Sanremo 2017, i Ladri Di Carrozzelle: il rock al servizio della disabilità


I Ladri Di Carrozzelle si raccontano in attesa di esibirsi sul palco dell'Ariston

“Noi siamo un gruppo a metà tra i Blues Brothers e i Commitments”: così Paolo Falessi presenta i Ladri di Carrozzelle alla sala stampa dell’ Ariston. È lui che ha avuto l’idea di fondare il gruppo 28 anni fa: composto da ragazzi disabili, i ladri di Carrozzelle girano l’Italia tra piazze e scuole. E questa sera apriranno la finale di Sanremo 2017.


Lo faranno nel modo che conoscono per raccontarsi al meglio: cantare. Stare su un palco con ironia e autoironia: prendere i luoghi comuni per rovesciarli, in una ricetta a metà tra il divertimento e la denuncia di un substrato culturale che fatica ad entrare in contatto con la disabilità. Che non è solo difficoltà, ma anche gioia di vivere: e proprio Stravedo per la vita è il titolo della canzone con cui si faranno conoscere questa sera dal pubblico festivaliero.
Il nome del gruppo è ispirato al film di De Sica, “però noi con le biciclette non ce la facciamo, allora abbiamo dovuto mettere le carrozzelle”: Falessi, che segue i ragazze nelle varie date degli spettacoli, ironizza. Ma il racconto di come è nato il gruppo è singolare: “Eravamo in un villaggio di vacanze, c’erano due gemelli in carrozzella. Pensai che era una sagra della sfiga: due gemelli tutti e due disabili. Scoprii che litigavano dandosi dell’handicappato: in quel villaggio turistico ancora se li ricordano, tanto avevano fatto ridere i clienti”. Da quel momento, l’idea: anche chi è disabile può intrattenere, far ridere a dispetto di un’immagine riflesso di una condizione di malattia.
Questa sera il palco dell’Ariston diventa la conquista anche di chi è fermo a casa. “Sul palco ci sarà la sagra della patologie: ne abbiamo un sacco, di tanti tipi diversi”: ecco perché la musica dei Ladri Di Carrozzelle, più che rock, è “sbrock”. Perché non è certo semplice lavorare con le fragilità psichiche e fisiche, però le soddisfazioni sono arrivate: più di 1500 date, toccando ogni provincia italiana e tantissime scuole.
Suoniamo nelle scuole -spiega Falessi- perché è lì che bisogna seminare, portare questo genere di discorsi: andare nelle scuole è anche un modo per far capire il motivo reale per cui il motorino non va parcheggiato nel posto disabili”. Per chi non rispetta la disabilità, ad esempio, i Ladri Di Carrozzelle hanno provveduto ad incidere una “gufata” intitolata Non succede: un testo tagliente, che fa ridere denunciando la totale assenza di senso civico dei falsi invalidi. “Gliene tiriamo giù di tutti i colori però con una musichetta carina, da Zecchino D’Oro”: senza sconti, come del resto è nello spirito del gruppo.
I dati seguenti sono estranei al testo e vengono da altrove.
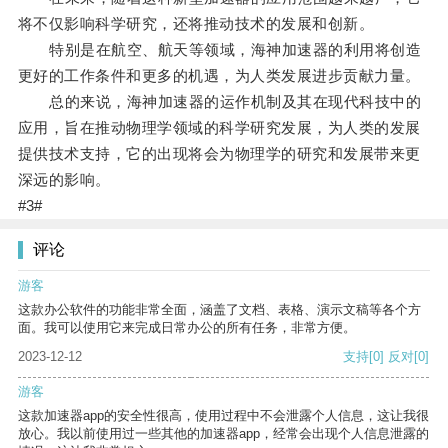
将不仅影响科学研究，还将推动技术的发展和创新。
特别是在航空、航天等领域，海神加速器的利用将创造
更好的工作条件和更多的机遇，为人类发展进步贡献力量。
总的来说，海神加速器的运作机制及其在现代科技中的
应用，旨在推动物理学领域的科学研究发展，为人类的发展
提供技术支持，它的出现将会为物理学的研究和发展带来更
深远的影响。
#3#
评论
游客
这款办公软件的功能非常全面，涵盖了文档、表格、演示文稿等各个方
面。我可以使用它来完成日常办公的所有任务，非常方便。
2023-12-12
支持
[0]
反对
[0]
游客
这款加速器app的安全性很高，使用过程中不会泄露个人信息，这让我很
放心。我以前使用过一些其他的加速器app，经常会出现个人信息泄露的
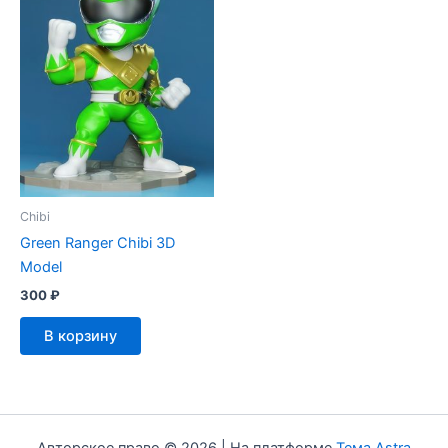
Chibi
Green Ranger Chibi 3D
Model
300
₽
В корзину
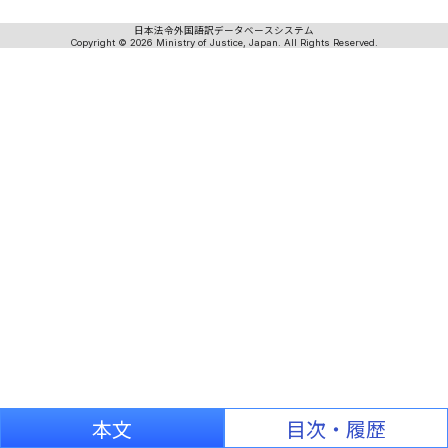
日本法令外国語訳データベースシステム
Copyright © 2026 Ministry of Justice, Japan. All Rights Reserved.
本文
目次・履歴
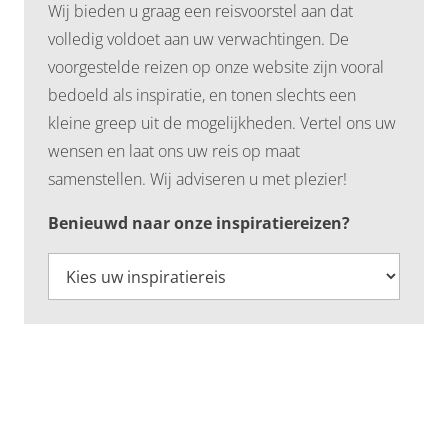
Wij bieden u graag een reisvoorstel aan dat
volledig voldoet aan uw verwachtingen. De
voorgestelde reizen op onze website zijn vooral
bedoeld als inspiratie, en tonen slechts een
kleine greep uit de mogelijkheden. Vertel ons uw
wensen en laat ons uw reis op maat
samenstellen. Wij adviseren u met plezier!
Benieuwd naar onze inspiratiereizen?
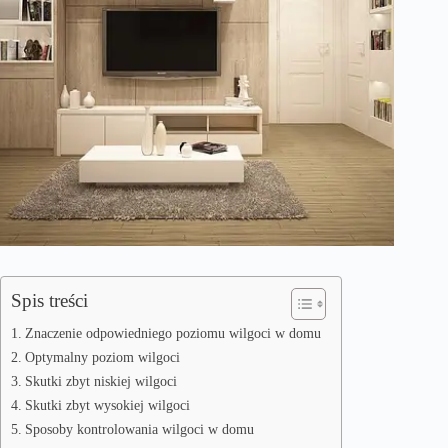
Spis treści
Znaczenie odpowiedniego poziomu wilgoci w domu
Optymalny poziom wilgoci
Skutki zbyt niskiej wilgoci
Skutki zbyt wysokiej wilgoci
Sposoby kontrolowania wilgoci w domu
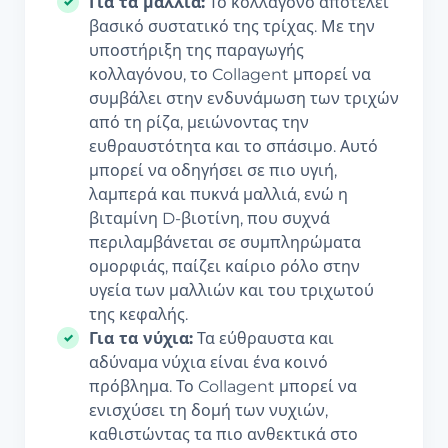
Για τα μαλλιά:
Το κολλαγόνο αποτελεί
βασικό συστατικό της τρίχας. Με την
υποστήριξη της παραγωγής
κολλαγόνου, το Collagent μπορεί να
συμβάλει στην ενδυνάμωση των τριχών
από τη ρίζα, μειώνοντας την
ευθραυστότητα και το σπάσιμο. Αυτό
μπορεί να οδηγήσει σε πιο υγιή,
λαμπερά και πυκνά μαλλιά, ενώ η
βιταμίνη D-βιοτίνη, που συχνά
περιλαμβάνεται σε συμπληρώματα
ομορφιάς, παίζει καίριο ρόλο στην
υγεία των μαλλιών και του τριχωτού
της κεφαλής.
Για τα νύχια:
Τα εύθραυστα και
αδύναμα νύχια είναι ένα κοινό
πρόβλημα. Το Collagent μπορεί να
ενισχύσει τη δομή των νυχιών,
καθιστώντας τα πιο ανθεκτικά στο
Stasera nella città dei fiori si accenderà un riflettore su un mondo di cui si parla poco e male: “C’è un mondo, il terzo settore, pieno di gente così. Dietro a questi ragazzi ci sono delle famiglie che fanno un lavoro grandissimo, ma che sono sempre trascurate”. L’appuntamento è alle 20.30 su Rai 1, l’hashtag #stravedoperlavita.